Amid all the banners and tifosi at an eerie Parc des Princes, Paris Saint-Germain and Manchester City reignited their rivalry for European dominance in the last four of the Champions League, the competition that for now remains the continent's premier club competition and represents the very best and the very worst of the global game.
On the one side, the hosts and UEFA allies lined up in their traditional colours of dark blue; on the other side the visitors and Super League rebels wore their famous sky blue. In many ways, PSG and City have shaped the European game, a sport that has capitulated to hypercapitalism and a vortex of other nefarious forces in the past two decades.
Much in football has changed ever since Kevin De Bruyne's sumptuous strike from the edge of the box ensured City's progress from the quarter-finals in 'El Gasico' in 2016. The transfer market became inflated, FFP was breached, competition ossified across Europe, and in the background of the PSG-City rivalry, geopolitics in the Gulf escalated. Facades for powerful and affluent states, behemoths PSG and City became part of a self-perpetuating elite of clubs at the top of the European pyramid.

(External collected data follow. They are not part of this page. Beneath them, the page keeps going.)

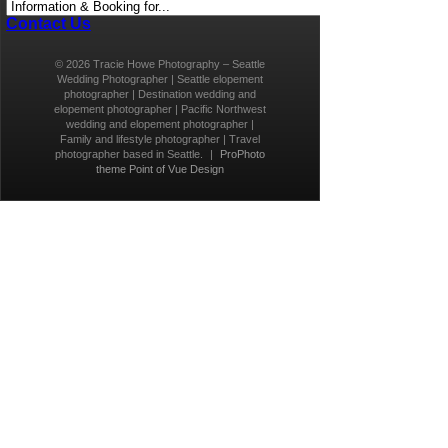
Contact Us
© 2026 Tracie Howe Photography – Seattle
Wedding Photographer | Seattle elopement
photographer | Destination wedding and
elopement photographer | Pacific Northwest
wedding and elopement photographer |
Family and lifestyle photographer | Travel
photographer based in Seattle.
|
ProPhoto
theme
Point of Vue Design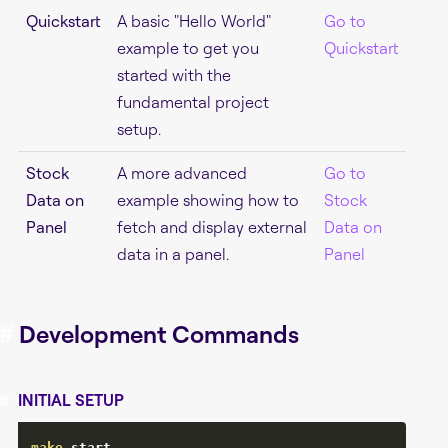
Quickstart
A basic "Hello World"
Go to
example to get you
Quickstart
started with the
fundamental project
setup.
Stock
A more advanced
Go to
Data on
example showing how to
Stock
Panel
fetch and display external
Data on
data in a panel.
Panel
#
Development Commands
#
INITIAL SETUP
make
 start
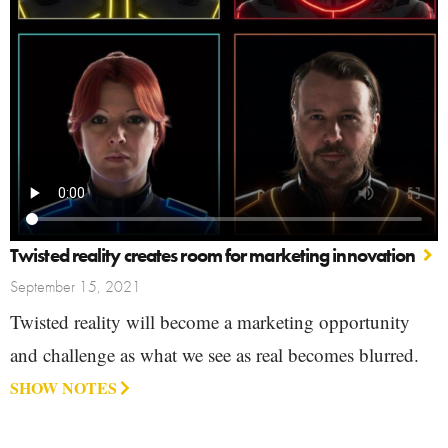
Twisted reality creates room for marketing innovation
September 15, 2021
Twisted reality will become a marketing opportunity
and challenge as what we see as real becomes blurred.
SHOW NOTES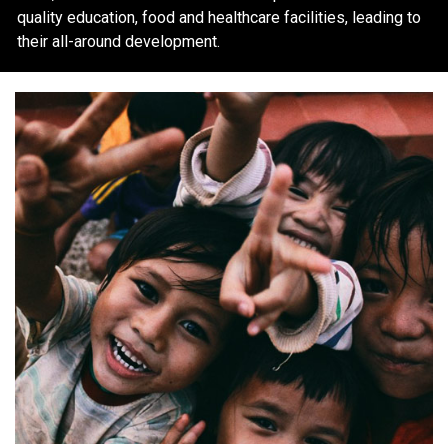
quality education, food and healthcare facilities, leading to
their all-around development.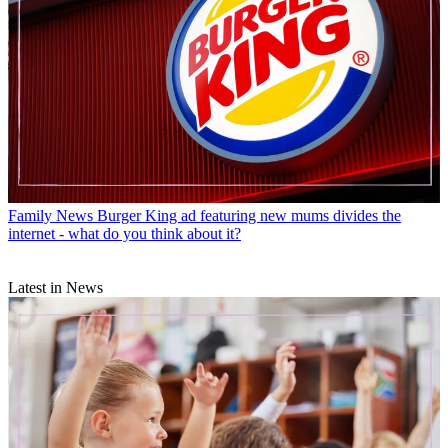
Family News
Burger King ad featuring new mums divides the
internet - what do you think about it?
Latest in News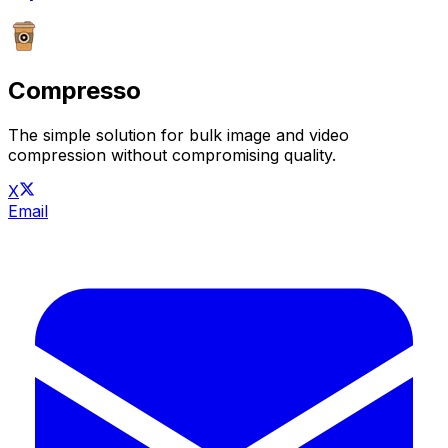
Compresso
The simple solution for bulk image and video
compression without compromising quality.
X
Email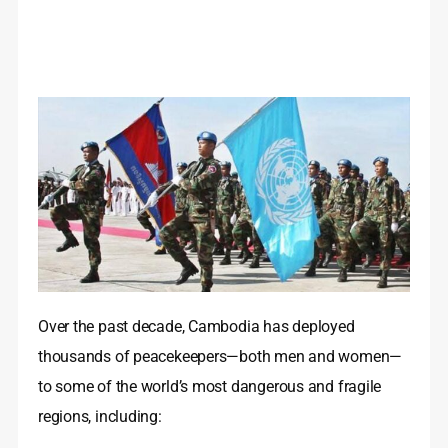
Over the past decade, Cambodia has deployed
thousands of peacekeepers—both men and women—
to some of the world’s most dangerous and fragile
regions, including:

And yet after investing billions in star players and hiring and firing a slate of elite coaches, both PSG and City's quest for continental glory endures. Their existence is informed by their obsession with the European Cup. Of course, in the wake of the European Super League disintegration, PSG were seen as one of the saviors of the Champions League when the club rejected the idea of a closed-shop competition. In the French capital, City were supposedly the pantomime villains.
The villains disappointed and deceived in equal measure in a game that failed to match the high-octane 180 minutes of wild quarter-final chaos between the Parisians and reigning champions Bayern Munich. In the first stanza, City's philosophy of ball possession was rendered impotent by a well-organised PSG. At half-time, Guardiola threw his hands up in frustration. His team had been second best, even if Phil Foden contrived to squander a gilt-edged chance.
Had the Spaniard overcomplicated things again? Did his team need a genuine striker instead of playing with a false nine? The English champions-in-waiting were disjointed and meek, a shadow of the sweeping and barnstorming team in domestic competition. From the start, a pattern set in with City passing the ball around a lot and PSG content to sit back and wait for the opportunity to counter at leg-breaking speed with talisman Neymar and superstar Kylian Mbappe. It was all much expected.
After fifteen minutes, Marquinhos connected with a flat, vicious corner from Angel Di Maria to flick a header into the top left corner. Ederson had absolutely no chance whatsoever. PSG, however, didn't press on. In practical terms, it seemed to translate into an utterly illogical entitlement. Complacency tends to kill the momentum in the game. It breeds too much comfort, invites ebbs in intensity levels, and inevitably leads to danger from the opponent.
When City's equaliser arrived in the second half, it was not the result of ingenuity or relentless pressing, but the consequence of slapstick defending in the PSG box with all defenders and goalkeeper Keylor Navas ball-watching De Bruyne's cross. The Belgian's passes are so good that he even scores with them. Every touch of the ball provides a window of opportunity. It was his third goal in three confrontations against PSG and the prelude to Paris' soft capitulation.
The Parisians proved inept at building a wall. Riyad Mahrez, who grew up in the banlieues of the French capital, exploited it with a surprise snap shot. The wall opened up and the ball flew straight through it. It was a sky blue reward for hunger, great mindset, and total command in the second half.
What followed was almost predictable from PSG. Provoked, they crumbled. First, Neymar was booked for a sly nibble at Ruben Dias, then Idrissa Gueye was sent off for a murderous studs-on-ankle stamp on Ilker Gundogan. In those few minutes were bound up the psychodrama that PSG seem unable to shake off in the Champions League: it's a competition that demands too much from the club; that ultimately, whatever happens, seems to elude PSG. The meltdown was complete. Both Neymar and Mbappe faded from the game.
The English victory was an expression of potency. At long last, Pep Guardiola, City, and Abu Dhabi are within reach of what they have longed for all these years.